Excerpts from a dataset
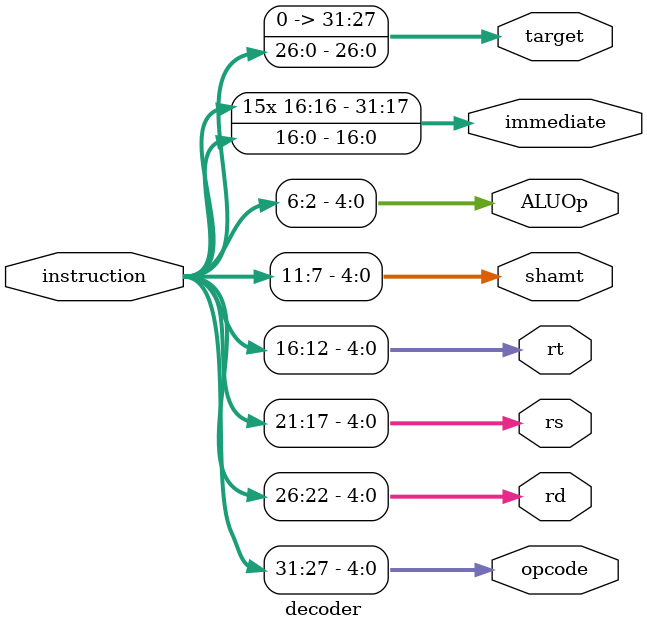
<source format=v>
module decoder(instruction, opcode, rd, rs, rt, shamt, ALUOp, immediate, target);

	input [31:0] instruction;
	output [4:0] opcode, rd, rs, rt, shamt, ALUOp;
	output [31:0] immediate, target;
	
	assign opcode = instruction[31:27];	
	assign rd = instruction[26:22];
	assign rs = instruction[21:17];
	assign rt = instruction[16:12];
	assign shamt = instruction[11:7];
	assign ALUOp = instruction[6:2];
	
	assign immediate[16:0] = instruction[16:0];
	genvar i;
	generate
	for (i = 17; i < 32; i = i+1)
		begin : sign_extend_immediate
		assign immediate[i] = immediate[16];
		end
	endgenerate
	
	assign target[26:0] = instruction[26:0];
	assign target[31:27] = 5'b0;
	
endmodule

</source>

▶ _YOUR OBJECTIVE_: A word-for-word restatement of the lines running from the one with "begin : sign_extend_immediate" to the last line of the records is the whole answer.

▶ _ANSWER TO THIS PROBLEM_:
		begin : sign_extend_immediate
		assign immediate[i] = immediate[16];
		end
	endgenerate
	
	assign target[26:0] = instruction[26:0];
	assign target[31:27] = 5'b0;
	
endmodule

</source>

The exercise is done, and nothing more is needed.